By Tanishq Abraham
This notebook demonstration a simple-to-use fastai integration with the HuggingFace Diffusers library.
Here are all of our imports. Mostly the fastai library and the Diffusers library.
import diffusers
from fastai.vision.all import *
from fastai.vision.gan import *
from copy import deepcopy
Let's load our data. We'll work with the famous MNIST dataset.
bs = 128 # batch size
size = 32 # image size
path = untar_data(URLs.CIFAR)
We use the highly flexible DataBlock API in fastai to create our DataLoaders.
Note that we start with pure noise, generated with the obviously named generate_noise function.
dblock = DataBlock(blocks = (TransformBlock, ImageBlock),
get_x = partial(generate_noise, size=(3, size, size)),
get_items = get_image_files,
splitter = IndexSplitter(list(range(len(get_image_files(path))))[-bs:]),
item_tfms=Resize(size),
batch_tfms = Normalize.from_stats(torch.tensor([0.5]), torch.tensor([0.5])))
dls = dblock.dataloaders(path, path=path, bs=bs)
dls.show_batch(max_n=8)
A key aspect of the diffusion models is that our model has the same size input and output:
xb, yb = next(iter(dls.train))
assert xb.shape == yb.shape
This callback is based on my previous DDPM callback with some additional modifications.
The basic idea is we set a sampler/scheduler which we use to add noise to the image to train our noise-conditioned denoising network. Then during sampling, we create a Pipeline which couples our model and scheduler to allow us to sample. We can exchange out different samplers and sampler parameters with the set_sampler and set_sampling_params functions in the callback.
available_samplers = {
'DDPM': diffusers.DDPMScheduler,
'DDIM': diffusers.DDIMScheduler,
'Karras': diffusers.KarrasVeScheduler,
'LMS': diffusers.LMSDiscreteScheduler,
'PNDM': diffusers.PNDMScheduler,
'VESDE': diffusers.ScoreSdeVeScheduler,
# 'VPSDE': diffusers.ScoreSdeVpScheduler
}
corresponding_pipelines = {
diffusers.DDPMScheduler: diffusers.DDPMPipeline,
diffusers.DDIMScheduler: diffusers.DDIMPipeline,
diffusers.KarrasVeScheduler: diffusers.KarrasVePipeline,
diffusers.PNDMScheduler: diffusers.PNDMPipeline,
diffusers.ScoreSdeVeScheduler: diffusers.ScoreSdeVePipeline,
}
class Diffusers(Callback):
def __init__(self, sampler='DDPM', tensor_type=TensorImage, **kwargs):
self.tensor_type=tensor_type
self.set_sampler(sampler, **kwargs)
def before_batch_training(self):
eps = self.tensor_type(self.xb[0]) # noise, x_T
x0 = self.yb[0] # original images, x_0
batch_size = x0.shape[0]
t = torch.randint(0, self.sampler.config.num_train_timesteps, (batch_size,), device=x0.device, dtype=torch.long) # select random timesteps
xt = self.tensor_type(self.sampler.add_noise(x0, eps, t)) # noisify the images
self.learn.xb = (xt, t) # input to our model is noisy image and timestep
self.learn.yb = (eps,) # ground truth is the noise
def before_batch_sampling(self):
self.pipeline = self.create_pipeline()
if not hasattr(self, 'sampling_params'): self.set_sampling_params()

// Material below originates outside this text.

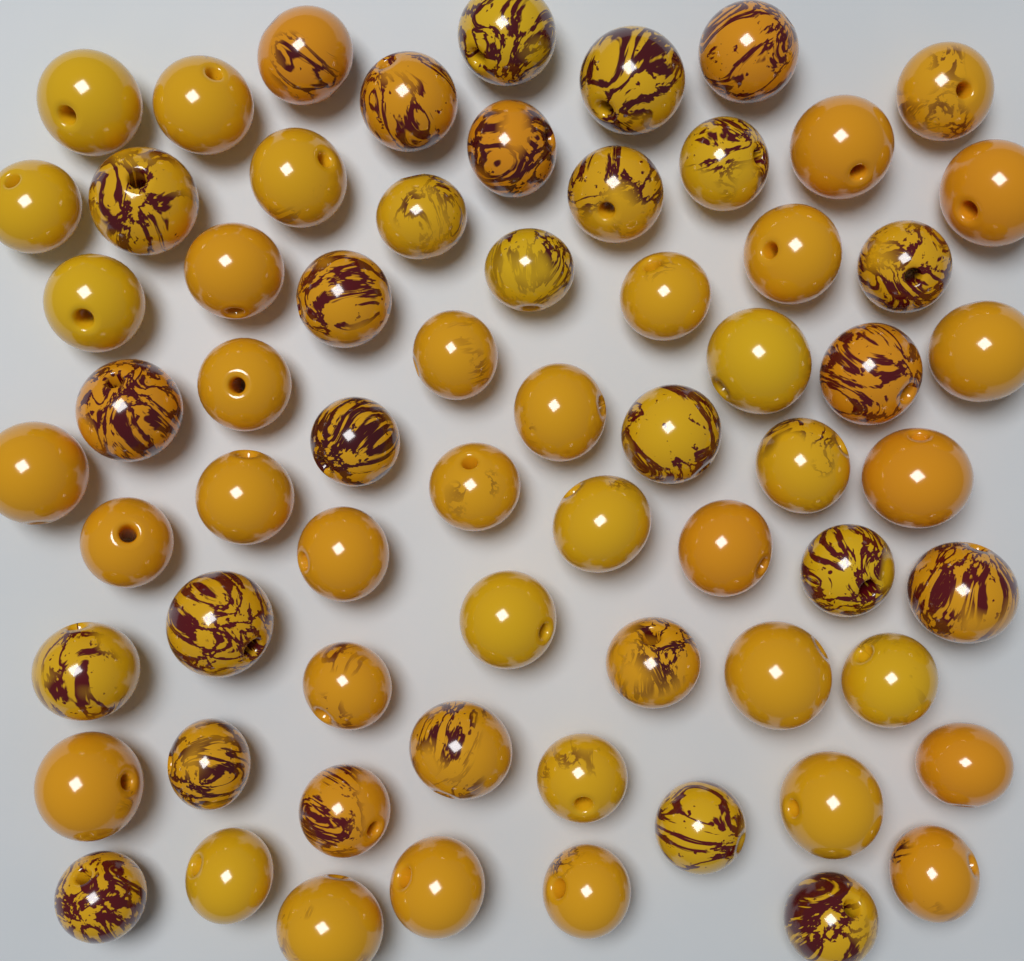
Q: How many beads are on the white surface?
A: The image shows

images = self.pipeline(batch_size=self.xb[0].shape[0], output_type="numpy", **self.sampling_params).images
xt = self.tensor_type(images)
self.learn.pred = (xt,)
raise CancelBatchException
def before_batch(self):
if not hasattr(self, 'gather_preds'): self.before_batch_training()
else: self.before_batch_sampling()
def set_sampler(self, sampler_str, **kwargs):
self.sampler = available_samplers[sampler_str](**kwargs)
def create_pipeline(self):
assert type(self.model) == DiffusersModel, "Need to use DiffusersModel for Pipeline to work"
return corresponding_pipelines[type(self.sampler)](self.model.m, self.sampler)
def set_sampling_params(self, **kwargs):
self.sampling_params = kwargs
Since Diffusers Pipelines expect models of their own type, we need to use it. But it returns a special dataclass output so we need to get it out and return it directly so fastai knows what to do with it. Hence this DiffusersModel class:
class DiffusersModel(nn.Module):
def __init__(self, **kwargs):
super().__init__()
self.m = diffusers.UNet2DModel(**kwargs)
def forward(self, x, t):
return self.m(x,t).sample
model = DiffusersModel(sample_size=32)
Now we can create a Learner as such:
learn = Learner(dls, model, cbs=[Diffusers('DDIM', num_train_timesteps=1000, beta_start=0.0001, beta_end=0.02)], loss_func=nn.MSELoss())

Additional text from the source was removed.